Grief during the holidays is an annual story. I may in fact write one each year, but this time is personal. My mother-in-law and sister-in-law are starting hospice care. Both have been the soul of kindness to me. The elder displays the amazing stoicism of the greatest generation. The younger, my age mate, has channeled her feelings into endearing, colorful, childlike soft sculptures. She values solitude and early morning walks in the desert with her golden retriever, Gracie.


“For them, the two who know it’s their last … there are no rules. This Christmas is about whatever your heart wants,” said Klapow.

It’s different for family and friends, according to Klapow. “For them, they are already anticipating the grief. For the two who are terminally ill, it’s about living life to its fullest.” For those who love a dying person, “It is your ultimate gift to go with their flow.”

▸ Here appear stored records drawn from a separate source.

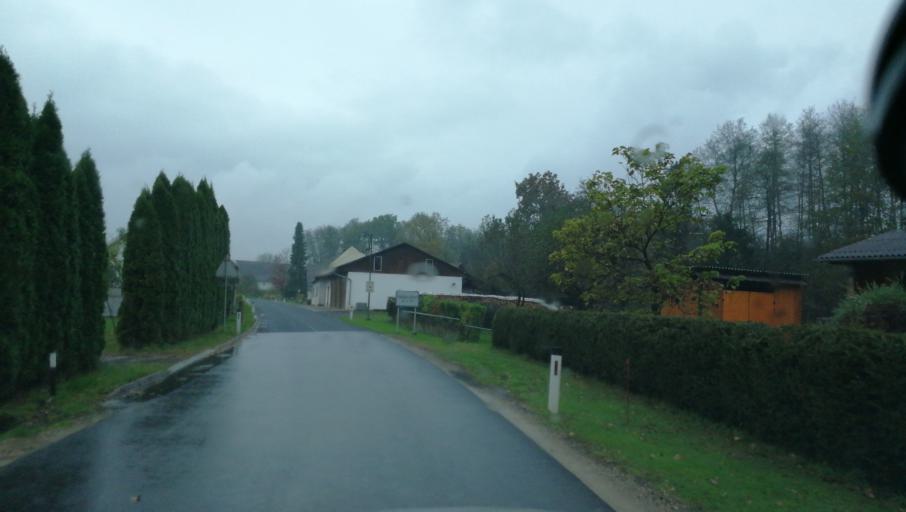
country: AT
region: Styria
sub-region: Politischer Bezirk Leibnitz
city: Spielfeld
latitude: 46.7337
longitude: 15.6712
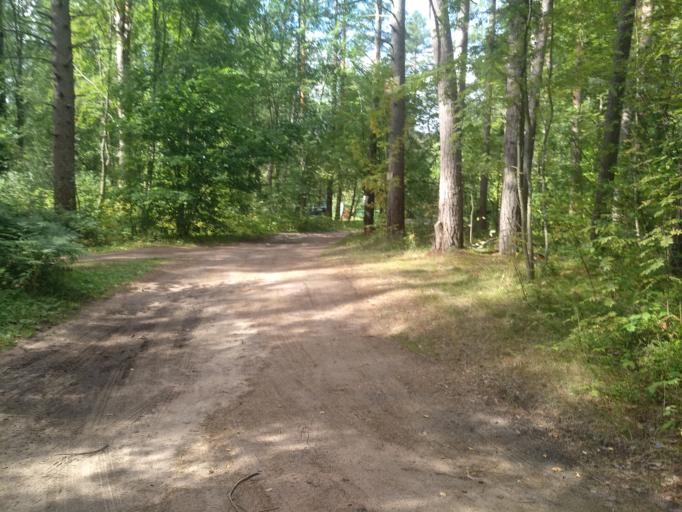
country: RU
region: Leningrad
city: Sapernoye
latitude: 60.6773
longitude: 29.9197
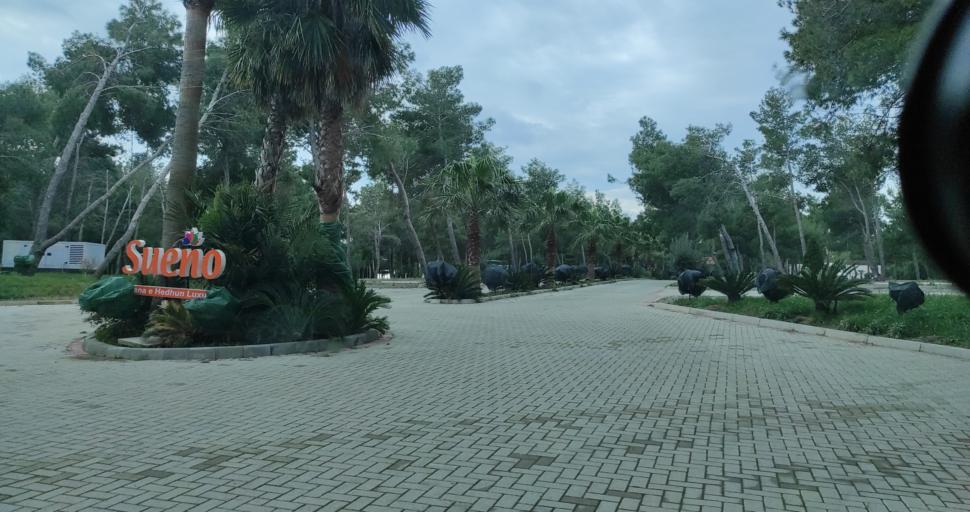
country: AL
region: Lezhe
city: Shengjin
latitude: 41.8225
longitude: 19.5614
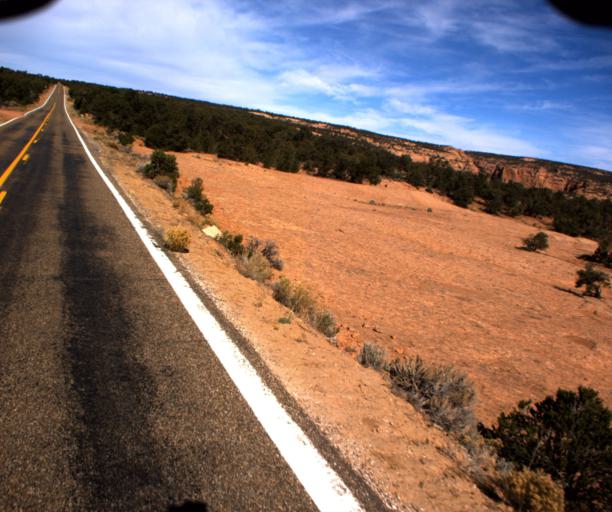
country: US
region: Arizona
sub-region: Navajo County
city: Kayenta
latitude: 36.6140
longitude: -110.5013
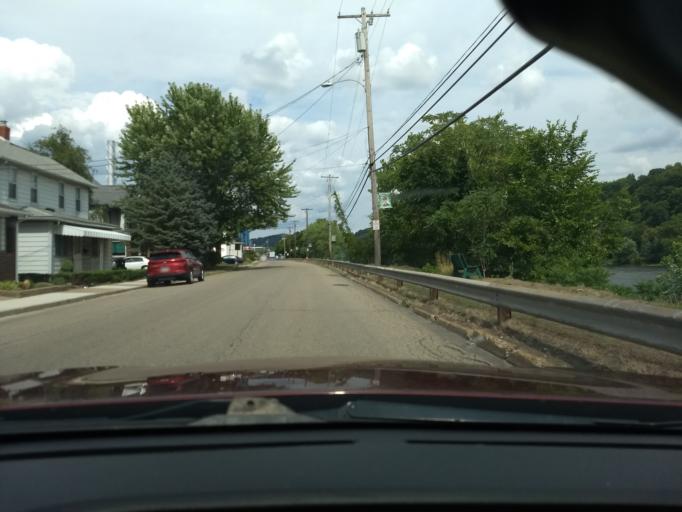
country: US
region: Pennsylvania
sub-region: Allegheny County
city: Brackenridge
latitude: 40.6035
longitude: -79.7366
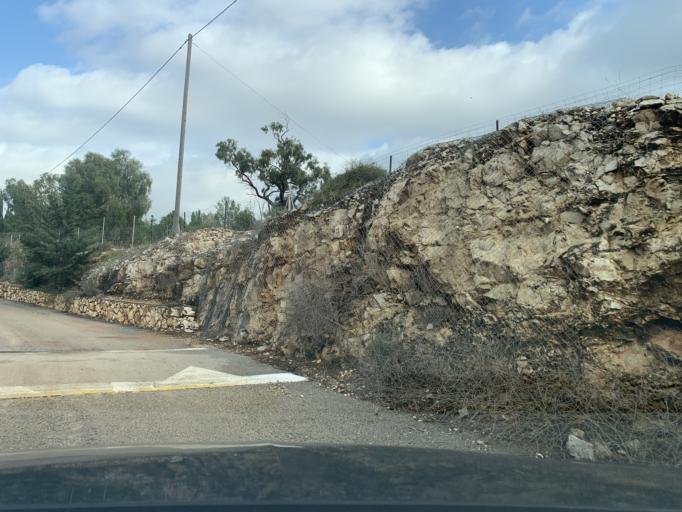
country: IL
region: Central District
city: Rosh Ha'Ayin
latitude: 32.0587
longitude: 34.9508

When I am with them this weekend, I hope to remember and follow that good advice.

A Bad Loop

For anyone, any time of year, “I think the overarching theme that’s not specific to holiday time is our inability to keep realistic expectations of our emotions,” said Kaplow. The sparkling trees, decorated lions, choristers in the subway, and strands of lights send a message of joy. A kind of imperative of joy. But no emotion can arrive on demand, and the nature of emotion is to be mutable, like weather.

People start feeling bad, and then get into a bad loop, said Klapow. “We feel bad that we are not happy.” This, of course, makes it worse. People who are grieving may add another curlique to the bad loop—they feel bad when for a moment they are happy, or they feel bad for not feeling much. They feel guilty.

“The easiest way out is to give yourself permission. Your emotions during the holidays don’t have to be dictated by the holidays,” said Klapow.

Not Dictated

No matter what the calendar may say, “basically this is about not letting your emotions be dictated by the rest of the world.”

He had one last bit of sagacity to offer. “Grief is a fact of life. The more you can try not to fight it during the holidays, the better off you will be.” The worst thing is to second-guess yourself.

Human beings “are hard-wired to survive and to be resilient.” After loss, the best thing to do for the short run is to “allow your mind and body to do what it’s designed to do,” said Kaplow. You are designed to endure. You may safely go on autopilot.